Effect of synchrony on firing rate, spike variability, reliability, and precision. In all experiments shown, synchrony was increased by reducing the value of τ_b for a fixed value of λ_b (2 Hz), and scaling up $\overline{R}$ correspondingly to maintain the same mean rate of compound AMPA–NMDA excitatory conductance transients (300 Hz). A, Effect of synchrony on mean firing rate. a, In a fast-adapting neuron, firing rate increases with increasing synchrony. b, In a regular spiking neuron, the firing rate decreases with increasing synchrony. B, Effect of synchrony on spike timing variability in a regular-spiking neuron. Both Fano factor and CV of interspike intervals are increased by synchronous stimuli, to much higher values than for uncorrelated Poisson stimulus trains (indicated by dotted lines) and to values within the range of those commonly observed in vivo.
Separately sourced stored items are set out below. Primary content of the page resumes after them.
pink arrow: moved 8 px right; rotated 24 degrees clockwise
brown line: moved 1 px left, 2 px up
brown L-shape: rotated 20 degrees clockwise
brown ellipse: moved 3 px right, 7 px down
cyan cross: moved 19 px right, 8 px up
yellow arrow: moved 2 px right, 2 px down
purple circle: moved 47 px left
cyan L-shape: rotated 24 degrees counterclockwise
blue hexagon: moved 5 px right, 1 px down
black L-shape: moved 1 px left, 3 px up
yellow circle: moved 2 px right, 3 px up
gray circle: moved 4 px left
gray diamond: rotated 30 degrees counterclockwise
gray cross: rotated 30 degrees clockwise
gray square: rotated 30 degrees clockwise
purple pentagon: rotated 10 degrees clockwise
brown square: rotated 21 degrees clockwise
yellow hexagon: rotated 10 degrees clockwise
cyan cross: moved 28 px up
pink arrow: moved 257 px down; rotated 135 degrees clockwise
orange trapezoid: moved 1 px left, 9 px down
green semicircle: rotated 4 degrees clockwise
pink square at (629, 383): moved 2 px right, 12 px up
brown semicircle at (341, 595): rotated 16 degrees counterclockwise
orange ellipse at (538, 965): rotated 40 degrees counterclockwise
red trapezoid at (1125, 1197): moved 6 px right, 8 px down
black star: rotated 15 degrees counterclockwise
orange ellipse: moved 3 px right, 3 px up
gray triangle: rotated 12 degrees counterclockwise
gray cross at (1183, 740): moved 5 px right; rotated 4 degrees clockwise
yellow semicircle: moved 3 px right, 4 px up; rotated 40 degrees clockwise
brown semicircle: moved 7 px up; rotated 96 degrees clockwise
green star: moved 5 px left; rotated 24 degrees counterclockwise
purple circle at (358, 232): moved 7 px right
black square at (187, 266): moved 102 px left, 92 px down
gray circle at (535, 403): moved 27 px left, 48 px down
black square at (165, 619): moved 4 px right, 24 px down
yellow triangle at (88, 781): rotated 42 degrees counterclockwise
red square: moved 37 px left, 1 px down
Results are from 30 trials with resynthesized timings of unitary events in one cell. C, Increasing synchrony increases reliability (a) and reduces spike time jitter (b) in a regular-spiking cell (10 trials).

Fig. 13.

Loss of precision with time in response to synchronous bursts. A, Ensemble spike response to a synchronous stimulus (τ_b = 0.2, λ_b = 1, $\overline{R}$ = 800 Hz) of compound AMPA (thin line) and NMDA (thick line) conductances. B, Response of the same neuron to an AMPA-only conductance stimulus, in which $\overline{R}$ is increased to 2000 Hz to give the same duration of response. C, The jitter of identified spikes increases with time after onset of burst. With NMDA conductance (•), the rate of this increase is approximately three times faster than without (○).